Grundsätzlich brauchen wir beides – sowohl die globalen Warenströme, die saisonale oder klimatisch bedingte Engpässe ausgleichen, als auch regionale, gegebenenfalls regional-ökologische Produktion. Aber auch ein bayerischer Landwirt, der mit regional erzeugten Produkten seine Nische gefunden hat, muss mit Extremwetter, steigenden gesellschaftlichen Erwartungen an die Landwirtschaft und politischen Regularien wie der Düngeverordnung umgehen. Und dafür haben wir als BayWa mittlerweile ein ganzes Tool-Set im Angebot – beginnend bei entsprechendem Saatgut über Smart Farming für den gezielten Einsatz von Betriebsmitteln und Wasser bis hin zu mehr Klimaresilienz durch Agri-Photovoltaik und die Doppelnutzung von Ackerflächen.

4. Wie sehen Sie die gestiegenen und steigenden Lebensmittelpreise. Ist das nur eine kurzfristige Steigerung, oder müssen wir uns längerfristig auf höhere Preise einstellen?

Im Vergleich zu anderen europäischen Ländern waren die Lebensmittelpreise in Deutschland in der Vergangenheit stets sehr moderat, bei sehr hoher Qualität. Das hat sich jetzt geändert: Die stark gestiegenen Energie- und Rohstoffpreise treffen den Ernährungssektor besonders heftig, weil vom Landwirt bis zur Ladentheke die gesamte Verarbeitungskette betroffen ist. Eine Entspannung ist momentan nicht in Sicht. Darum wird das höhere Preisniveau vorerst bestehen bleiben.

5. Könnte man die Produktion von Getreide in Deutschland steigern, etwa durch Erweiterung von Anbauflächen? Sicher nicht von jetzt auf gleich, aber vielleicht mittelfristig?

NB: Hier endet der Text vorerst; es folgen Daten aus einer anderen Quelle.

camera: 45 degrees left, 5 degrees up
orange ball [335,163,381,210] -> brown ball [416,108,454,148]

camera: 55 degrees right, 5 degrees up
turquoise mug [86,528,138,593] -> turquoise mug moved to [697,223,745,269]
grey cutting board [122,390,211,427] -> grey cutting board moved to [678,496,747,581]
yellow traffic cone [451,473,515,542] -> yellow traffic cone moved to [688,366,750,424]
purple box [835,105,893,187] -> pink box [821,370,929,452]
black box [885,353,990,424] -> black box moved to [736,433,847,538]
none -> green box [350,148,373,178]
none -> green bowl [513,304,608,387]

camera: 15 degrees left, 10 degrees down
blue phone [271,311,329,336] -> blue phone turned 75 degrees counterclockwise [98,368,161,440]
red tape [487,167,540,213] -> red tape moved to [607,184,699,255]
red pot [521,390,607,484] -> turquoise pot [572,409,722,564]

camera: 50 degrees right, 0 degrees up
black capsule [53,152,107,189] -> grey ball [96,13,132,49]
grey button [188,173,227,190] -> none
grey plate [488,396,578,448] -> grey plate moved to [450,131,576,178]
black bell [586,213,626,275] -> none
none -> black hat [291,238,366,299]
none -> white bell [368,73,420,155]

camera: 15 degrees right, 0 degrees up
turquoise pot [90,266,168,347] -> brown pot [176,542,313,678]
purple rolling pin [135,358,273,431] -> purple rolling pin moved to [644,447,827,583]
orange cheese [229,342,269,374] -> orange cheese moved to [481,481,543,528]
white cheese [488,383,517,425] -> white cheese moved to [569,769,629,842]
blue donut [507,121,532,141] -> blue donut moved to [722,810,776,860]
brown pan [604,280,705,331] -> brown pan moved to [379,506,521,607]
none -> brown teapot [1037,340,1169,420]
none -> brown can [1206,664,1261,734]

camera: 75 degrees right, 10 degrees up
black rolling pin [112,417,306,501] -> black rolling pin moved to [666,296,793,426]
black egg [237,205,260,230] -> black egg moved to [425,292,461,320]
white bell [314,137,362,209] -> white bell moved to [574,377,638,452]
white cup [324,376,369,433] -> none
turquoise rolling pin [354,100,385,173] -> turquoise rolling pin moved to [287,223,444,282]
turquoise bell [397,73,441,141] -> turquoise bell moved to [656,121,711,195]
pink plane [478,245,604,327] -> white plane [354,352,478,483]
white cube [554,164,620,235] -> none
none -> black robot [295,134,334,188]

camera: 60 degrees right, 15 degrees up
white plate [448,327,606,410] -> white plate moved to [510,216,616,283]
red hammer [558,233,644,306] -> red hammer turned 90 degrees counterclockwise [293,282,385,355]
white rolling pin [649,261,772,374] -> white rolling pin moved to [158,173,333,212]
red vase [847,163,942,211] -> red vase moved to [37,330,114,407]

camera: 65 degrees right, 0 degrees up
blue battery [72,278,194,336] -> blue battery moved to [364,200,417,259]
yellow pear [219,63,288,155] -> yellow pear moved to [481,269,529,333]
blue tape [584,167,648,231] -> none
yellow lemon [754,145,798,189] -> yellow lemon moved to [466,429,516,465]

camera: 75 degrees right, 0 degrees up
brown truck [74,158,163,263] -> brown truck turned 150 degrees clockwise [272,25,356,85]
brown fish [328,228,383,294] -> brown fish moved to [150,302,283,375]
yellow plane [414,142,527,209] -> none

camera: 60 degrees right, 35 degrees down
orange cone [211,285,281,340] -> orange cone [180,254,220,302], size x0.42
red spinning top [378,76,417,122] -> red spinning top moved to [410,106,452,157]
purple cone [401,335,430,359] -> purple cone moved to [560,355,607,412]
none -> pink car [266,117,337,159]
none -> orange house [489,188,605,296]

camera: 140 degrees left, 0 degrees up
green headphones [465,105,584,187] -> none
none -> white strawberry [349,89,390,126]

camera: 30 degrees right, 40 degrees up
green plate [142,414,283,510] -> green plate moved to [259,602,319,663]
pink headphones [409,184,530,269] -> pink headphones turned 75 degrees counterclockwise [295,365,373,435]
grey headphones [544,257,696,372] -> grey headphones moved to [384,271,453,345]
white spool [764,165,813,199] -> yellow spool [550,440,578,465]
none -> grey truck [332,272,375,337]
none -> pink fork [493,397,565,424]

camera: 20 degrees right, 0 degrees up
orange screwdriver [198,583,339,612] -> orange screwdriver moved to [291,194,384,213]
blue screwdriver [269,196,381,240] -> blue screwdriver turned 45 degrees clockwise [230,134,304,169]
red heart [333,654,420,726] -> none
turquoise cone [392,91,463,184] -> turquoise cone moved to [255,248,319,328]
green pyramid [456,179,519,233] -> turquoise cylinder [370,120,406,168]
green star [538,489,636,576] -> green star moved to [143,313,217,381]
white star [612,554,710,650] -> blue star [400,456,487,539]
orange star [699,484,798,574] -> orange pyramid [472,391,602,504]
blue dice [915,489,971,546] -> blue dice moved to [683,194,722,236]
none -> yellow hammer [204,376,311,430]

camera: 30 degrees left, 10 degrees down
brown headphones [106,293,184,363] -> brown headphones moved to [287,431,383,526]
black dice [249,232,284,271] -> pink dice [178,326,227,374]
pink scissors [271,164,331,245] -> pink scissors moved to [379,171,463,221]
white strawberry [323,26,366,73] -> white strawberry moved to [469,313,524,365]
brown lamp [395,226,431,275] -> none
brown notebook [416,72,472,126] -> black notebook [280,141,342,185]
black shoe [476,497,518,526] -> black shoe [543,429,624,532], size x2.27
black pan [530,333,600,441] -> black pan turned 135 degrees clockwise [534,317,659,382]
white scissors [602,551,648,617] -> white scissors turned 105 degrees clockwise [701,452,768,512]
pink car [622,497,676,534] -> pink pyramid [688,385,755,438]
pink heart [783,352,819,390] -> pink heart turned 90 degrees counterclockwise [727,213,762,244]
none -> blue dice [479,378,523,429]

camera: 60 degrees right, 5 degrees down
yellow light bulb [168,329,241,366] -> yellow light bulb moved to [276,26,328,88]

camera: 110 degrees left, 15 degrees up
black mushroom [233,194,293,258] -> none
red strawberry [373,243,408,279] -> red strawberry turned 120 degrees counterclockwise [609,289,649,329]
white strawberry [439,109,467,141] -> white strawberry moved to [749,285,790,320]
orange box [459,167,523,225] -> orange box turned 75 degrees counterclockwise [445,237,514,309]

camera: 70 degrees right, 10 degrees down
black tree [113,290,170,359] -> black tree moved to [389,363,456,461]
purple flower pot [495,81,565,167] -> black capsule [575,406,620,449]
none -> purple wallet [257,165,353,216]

Die Hälfte der Fläche in Deutschland wird landwirtschaftlich genutzt. Deutschland ist ein sehr dicht besiedeltes Land. Das bedeutet, wir haben es hier auch mit mehreren Ziel- und Flächenkonflikten zu tun. Wir wollen ja nicht nur mehr regionale oder sogar mehr Bio-Produktion. Wir wollen auch den Ausbau der erneuerbaren Energien vorantreiben und die Biodiversität fördern. Hinzu kommt, dass Versorgungssicherheit ein globales Thema ist und nicht losgelöst vom Rest der Welt betrachtet werden kann. Wenn wir hier in Europa beispielsweise eine extensivere Landwirtschaft favorisieren, bringt es dem Klima wenig, wenn sich die Produktion in andere Länder verlagert und dafür dort noch mehr Regenwaldflächen geopfert werden.

Wenn wir also für die weltweite Ernährungssicherheit etwas tun wollen, müssen wir out of the box denken – zum Beispiel, indem wir Ackerflächen zum Anbau von Nahrungsmitteln effizient nutzen und mit Solarzellen für die Energiegewinnung kombinieren. Oder, indem wir pflanzliche Proteine stärker als bisher in unsere Ernährung integrieren und auch jene Nahrungsmittelbestandteile für den menschlichen Genuss verwerten, die wir bisher wegwerfen. Obstkerne zum Beispiel.